▸ **QUOTED PASSAGE**
Force Majeure: avalanches, deconstruction, and clean slates

At the outset, Ruben Östlund’s Force Majeure enraptures the viewer in the idyllic. A vacation in the French Alps taken by the perfect family: they weave and bob skiing down a hill in elegant athleticism; later, they take naps together in bed, and enjoy the pristine containment of harmony in their hotel room. Perhaps the only tension at this point is that the father Tomas works too much, but even when he is caught checking his phone it’s a laughing matter easily brushed off. They are an almost annoyingly model European family, befit for the fake photos in Ikea catalogs or the filler image in a new picture frame. But where Force Majeure starts us is far from where it will venture, and much like its vacationing family the viewer will be left rattled in a curious, awkward, even funny drama as twisty as slaloms down a snowy mountain.

Their second day’s experience is the major crux of this narrative. They are at a restaurant in the hotel. They sit at a table outside, admiring the Alps in full view, when a controlled avalanche begins its long tumble down the mountain. Tomas assures them that it is fine and that it happens all the time. But when the avalanche quickens its pace the closer it gets, and the mounds of monstrous snow heighten to a wall of white, the family fearfully realizes that perhaps this one is different. As the avalanche nears, people at the tables run screaming and rush around for cover. Ebba, the mother, and her children hide under the table in the last possible moments. The final glimpse, as the snow hits in complete whiteout, reveals Tomas running away from his wife and kids, pushing against other people in a frantic, as he exits out of view. What follows is a strange, sometimes hilarious, though often tense vacation. Ebba recounts the scenario to their various friends, in awkward conversations, and several times argues with Tomas who denies the reality of leaving his family behind, putting their marriage into crisis.

Doodle drawing for film blog review of Force Majeure. By Luke Bartolomeo.

…the viewer will be left rattled in a curious, awkward, even funny drama…

Snow is perhaps the driving imagery and force of this story. It is snow that becomes the great resetter of these characters’ beings and nature as they begin to shed layers of themselves and their beliefs about each other. The avalanche, in its great and purifying wonder, and the following reaction by Tomas, wipes away everything. The roles played in this almost perfect family unit become cracked veneers. The reality of familial structures is challenged, along with identities. What is a father, Tomas must ask, if the accepted values and expectations held for such a role, of at least co-protectorate of your children, are put to challenge and the challenge is met in a failure so embarrassingly evident and overbearing? What’s worse is that Tomas denies he has failed, for fear the pride of his manhood being tarnished or for not wanting to admit his selfishness. Regardless, it spirals him into a weaker and more loathsome kind of creature, one that his wife cannot identify. And what is it to be in love or married, Ebba must wonder, if the person you love shows in an instant they are not the person you assumed they were? Who are you loving then? What illusion has captured you, and what illusions in yourself have helped you to be captured?

▸ **ENTRIES SHOWN**
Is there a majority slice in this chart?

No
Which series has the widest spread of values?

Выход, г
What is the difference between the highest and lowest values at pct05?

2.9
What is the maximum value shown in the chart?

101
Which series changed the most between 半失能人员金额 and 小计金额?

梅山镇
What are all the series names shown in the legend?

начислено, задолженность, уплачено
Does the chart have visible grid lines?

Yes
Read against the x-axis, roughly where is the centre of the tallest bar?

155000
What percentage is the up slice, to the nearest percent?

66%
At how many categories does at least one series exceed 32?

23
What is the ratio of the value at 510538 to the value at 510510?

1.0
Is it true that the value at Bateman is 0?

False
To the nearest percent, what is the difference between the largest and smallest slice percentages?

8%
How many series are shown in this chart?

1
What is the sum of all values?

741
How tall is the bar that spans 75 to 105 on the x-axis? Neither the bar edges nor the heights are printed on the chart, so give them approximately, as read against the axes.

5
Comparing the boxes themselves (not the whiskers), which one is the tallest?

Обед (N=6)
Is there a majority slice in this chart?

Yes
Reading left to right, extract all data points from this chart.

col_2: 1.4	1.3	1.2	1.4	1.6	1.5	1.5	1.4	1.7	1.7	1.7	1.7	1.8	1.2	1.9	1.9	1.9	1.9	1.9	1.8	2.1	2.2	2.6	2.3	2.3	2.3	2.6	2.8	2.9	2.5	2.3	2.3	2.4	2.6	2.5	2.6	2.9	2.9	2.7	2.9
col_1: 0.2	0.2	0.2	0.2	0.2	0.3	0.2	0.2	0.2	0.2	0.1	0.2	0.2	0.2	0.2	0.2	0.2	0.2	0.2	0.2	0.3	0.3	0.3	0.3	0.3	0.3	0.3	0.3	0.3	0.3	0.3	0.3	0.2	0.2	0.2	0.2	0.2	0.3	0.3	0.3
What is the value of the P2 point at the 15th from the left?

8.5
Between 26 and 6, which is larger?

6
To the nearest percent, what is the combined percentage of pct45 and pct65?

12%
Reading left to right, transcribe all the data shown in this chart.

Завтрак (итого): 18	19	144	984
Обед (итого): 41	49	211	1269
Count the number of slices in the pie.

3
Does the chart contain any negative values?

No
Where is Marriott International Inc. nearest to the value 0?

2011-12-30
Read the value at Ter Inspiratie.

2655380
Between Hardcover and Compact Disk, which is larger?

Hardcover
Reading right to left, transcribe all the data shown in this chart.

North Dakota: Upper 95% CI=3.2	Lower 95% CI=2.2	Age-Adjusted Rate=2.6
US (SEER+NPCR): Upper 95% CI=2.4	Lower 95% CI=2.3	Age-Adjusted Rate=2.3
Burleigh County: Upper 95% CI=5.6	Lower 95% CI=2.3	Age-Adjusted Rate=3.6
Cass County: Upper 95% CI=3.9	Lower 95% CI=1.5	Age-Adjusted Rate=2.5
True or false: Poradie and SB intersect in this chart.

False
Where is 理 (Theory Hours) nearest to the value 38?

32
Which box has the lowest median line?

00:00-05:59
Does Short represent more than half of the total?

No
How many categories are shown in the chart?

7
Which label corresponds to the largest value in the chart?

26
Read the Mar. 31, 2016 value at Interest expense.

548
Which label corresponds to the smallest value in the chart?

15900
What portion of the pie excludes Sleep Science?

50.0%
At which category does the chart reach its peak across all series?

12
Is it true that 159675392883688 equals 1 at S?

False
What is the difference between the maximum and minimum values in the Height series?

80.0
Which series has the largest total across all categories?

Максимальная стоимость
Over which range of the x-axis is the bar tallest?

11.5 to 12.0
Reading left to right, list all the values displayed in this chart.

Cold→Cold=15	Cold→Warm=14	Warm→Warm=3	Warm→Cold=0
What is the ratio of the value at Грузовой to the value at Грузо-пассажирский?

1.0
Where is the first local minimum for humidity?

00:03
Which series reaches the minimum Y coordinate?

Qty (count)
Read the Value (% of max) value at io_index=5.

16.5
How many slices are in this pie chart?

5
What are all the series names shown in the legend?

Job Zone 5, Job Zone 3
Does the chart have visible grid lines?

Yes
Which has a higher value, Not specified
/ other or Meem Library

▸ **TASK ITEM**
The film review says Tomas denies that he failed his family. Using the review, explain in one to three sentences why he denies it.

▸ **RESULT OF THIS EXERCISE**
The review gives two possible reasons for his denial. He may fear that the pride of his manhood will be tarnished, or he may not want to admit his selfishness.